The Outdoor Journal by Kyle Carroll
Fall is here and it’s time to head out for your favorite fall activity. If at all possible, try to make time to take a young person squirrel hunting. This is the best introduction that you can have as a young person to hunting, safe gun handling and woodsmanship.
A successful squirrel hunt also depends on the ability to hit what you aim at as well, so try a little plinking with the .22 before you hunt. It's fun for the young hunter and improves a skill at the same time.
Walking quietly, observing the tree tops and the forrest floor come pretty naturally to young hunters once they finally tune in to the natural environment around them. They soon learn that you can't just roam through the woods and randomly expect a squirrel, let alone a deer or a turkey to allow you to get close enough to shoot. Watching a little, then moving to the next good tree quietly is hard for new hunters at first, but again, once they adjust their thinking and get in tune with the woods, they start to have some luck. I think you will get just as much out of taking a new hunter to the woods as they will.
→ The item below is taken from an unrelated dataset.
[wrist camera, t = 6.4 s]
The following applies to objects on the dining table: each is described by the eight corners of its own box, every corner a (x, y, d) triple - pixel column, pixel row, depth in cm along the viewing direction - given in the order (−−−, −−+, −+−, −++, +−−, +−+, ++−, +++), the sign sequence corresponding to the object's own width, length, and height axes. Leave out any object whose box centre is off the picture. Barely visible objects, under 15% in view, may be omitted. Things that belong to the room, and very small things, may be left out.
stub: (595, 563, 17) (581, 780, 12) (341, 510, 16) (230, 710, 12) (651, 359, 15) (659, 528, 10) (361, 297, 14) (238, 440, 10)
Keep a few numbers stored in your phone or in your pocket as you get out and about this fall. Find out who is assigned to your county as a Conservation Agent and have that number handy. Your local Sheriff's number is another one that you should carry. You might want to have the Operation Game Thief number as well. That number is 1-800-392-1111. If you witness or suspect a wildlife violation, report it to your local conservation agent or call the toll-free number which is staffed 24 hours a day. You may remain anonymous, and you may ask to be considered for a reward.